---- Extracted text

Οἰνομάου καὶ Πέλοπος: See O. 1.24 foll. P. does not couple closely the luckless king and his fortunate successor.

σταθμω_ν: “Abode.’ So O. 10(11), 101; P. 4.76; I. 6(7), 45.

Παλλάς: Brought from Lindos in Rhodes to Gela, from Gela to Kamarina.

ἀείδει μὲν ... ποταμόν τε: See O. 4.13.

Ὤανιν: K. lay on a hill, eighty feet high, between the mouth of the Oanis (Frascolaro) and the mouth of the Hipparis (Camarana), at the eastern end of the great bay, the innermost point of which is occupied by Gela (Holm). Ὤανις bears a suspicious resemblance to Ὠάννης, an Oriental fish-god, germane to Dagon. τε Ὤανιν points to ϝώανις. See Curtius, Gr. Et.^{4}, p. 561.

ἐγχωρίαν: Not otiose. Kamarina gets its name from the lake of the land.

Antistrophe 2

σεμνοὺς ὀχετούς: “Stately canals” (Am. Journ. of Phil. VII. p. 407). Others “sacred” because of the river.

στρατόν: Doric use of the word “host” for “folk.”

κολλᾷ: The commentators are divided as to the subject; part take Ἵππαρις, part Ψαῦμις. Assuming, as we may, that Psaumis had done much to improve the navigation of the river, the praise is more delicate if we make the river the agent of all this good, and put, instead of the benefactor, the benefaction. “The river doth build with speed a lofty forest of stedfast dwellings” (Myers). The canal enables the builders to float down wood rapidly for the new houses. Fennell transl. κολλᾷ, “makes into rafts.”

--------
---- Extracted data

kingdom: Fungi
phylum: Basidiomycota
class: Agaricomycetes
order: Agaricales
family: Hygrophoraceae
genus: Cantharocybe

--------

▸ **Required work**
Echo the commentary word for word, beginning at the words "Παλλάς: Brought from" and stopping after "of the land.". These items were drawn from a separate source.

▸ **Correct answer**
Παλλάς: Brought from Lindos in Rhodes to Gela, from Gela to Kamarina.

ἀείδει μὲν ... ποταμόν τε: See O. 4.13.

Ὤανιν: K. lay on a hill, eighty feet high, between the mouth of the Oanis (Frascolaro) and the mouth of the Hipparis (Camarana), at the eastern end of the great bay, the innermost point of which is occupied by Gela (Holm). Ὤανις bears a suspicious resemblance to Ὠάννης, an Oriental fish-god, germane to Dagon. τε Ὤανιν points to ϝώανις. See Curtius, Gr. Et.^{4}, p. 561.

ἐγχωρίαν: Not otiose. Kamarina gets its name from the lake of the land.